* Text passage:
════════════════════
Airbnb rating system is really discouraging. As Superhost I tried my best to provide guests the best comfort in my apartment and got so far good ratings from all guests and getting 5 stars in almost every aspect.
But sometime some idiot guest comes who don't understand the value of ratings and just ruined your rating system because he didnt like the location or whatever.
One of my recent guest booked my apartment approxinately 30 km from his destination target place and later on he is blaming me that my apartment is very far from his destination and as soon he left he spolied my ratings with 2 stars in all fields like location, value, cleaniness, accuracy etc.
As Host what was my failure in this ? Do i have forced him to book my apartment? he has made a failure because of his poor geographic knowledge and in result I suffered a lot.
How can a Host be blamed for this. Is there is any way this particular rating can be deleted? and we can stop this guest to make further bookings anywhere to protect airbnb community? Because I believe these types of guests think Airbnb host as beggers and themselves King.
If there is a way to deleted particular rating then please guide me. I have not found any way to delete this horrible rating from this particular guest.
@Ashish11 I'm sorry you had a guest like this. You could contact Airbnb and ask them to look at your other ratings and see if they'll remove this one, but it's almost 100% assured they won't.
════════════════════
Items from a data source
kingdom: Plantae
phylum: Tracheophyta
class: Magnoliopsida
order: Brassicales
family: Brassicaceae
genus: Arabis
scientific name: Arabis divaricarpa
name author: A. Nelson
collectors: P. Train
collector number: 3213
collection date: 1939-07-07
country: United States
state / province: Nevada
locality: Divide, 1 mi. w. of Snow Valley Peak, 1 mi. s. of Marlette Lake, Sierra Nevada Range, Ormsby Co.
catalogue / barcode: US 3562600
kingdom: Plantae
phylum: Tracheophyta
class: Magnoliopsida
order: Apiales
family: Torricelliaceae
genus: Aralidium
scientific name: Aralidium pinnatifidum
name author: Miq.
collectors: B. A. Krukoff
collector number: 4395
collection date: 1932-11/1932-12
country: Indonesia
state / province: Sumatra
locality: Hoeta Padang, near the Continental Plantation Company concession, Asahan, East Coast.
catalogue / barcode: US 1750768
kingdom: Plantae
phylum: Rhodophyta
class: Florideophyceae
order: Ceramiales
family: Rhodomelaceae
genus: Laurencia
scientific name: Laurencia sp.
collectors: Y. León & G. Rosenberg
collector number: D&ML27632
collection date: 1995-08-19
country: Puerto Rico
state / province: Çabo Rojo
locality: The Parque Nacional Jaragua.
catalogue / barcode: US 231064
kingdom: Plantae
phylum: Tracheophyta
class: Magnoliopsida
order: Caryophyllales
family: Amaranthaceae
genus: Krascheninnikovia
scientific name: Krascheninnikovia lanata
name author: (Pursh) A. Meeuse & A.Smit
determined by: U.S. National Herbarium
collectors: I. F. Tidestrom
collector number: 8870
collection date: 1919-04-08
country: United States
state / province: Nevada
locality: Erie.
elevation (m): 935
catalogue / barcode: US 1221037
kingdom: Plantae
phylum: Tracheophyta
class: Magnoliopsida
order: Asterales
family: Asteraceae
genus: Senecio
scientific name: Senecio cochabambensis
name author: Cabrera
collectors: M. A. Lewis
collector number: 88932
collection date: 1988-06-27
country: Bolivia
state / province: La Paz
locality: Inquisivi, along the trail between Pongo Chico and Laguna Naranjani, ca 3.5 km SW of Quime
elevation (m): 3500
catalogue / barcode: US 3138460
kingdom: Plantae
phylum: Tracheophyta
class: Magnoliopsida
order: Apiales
════════════════════
* Given exercise 1: Revise the stretch of the Airbnb rating post from "If there is" through "this particular guest.", putting "unfair" in place of "horrible".
* Given exercise 2: In the Airbnb rating post, how many stars did the recent guest give in fields like location, value, cleanliness and accuracy?

* Written reply 1:
If there is a way to deleted particular rating then please guide me. I have not found any way to delete this unfair rating from this particular guest.

* Written reply 2: 2 stars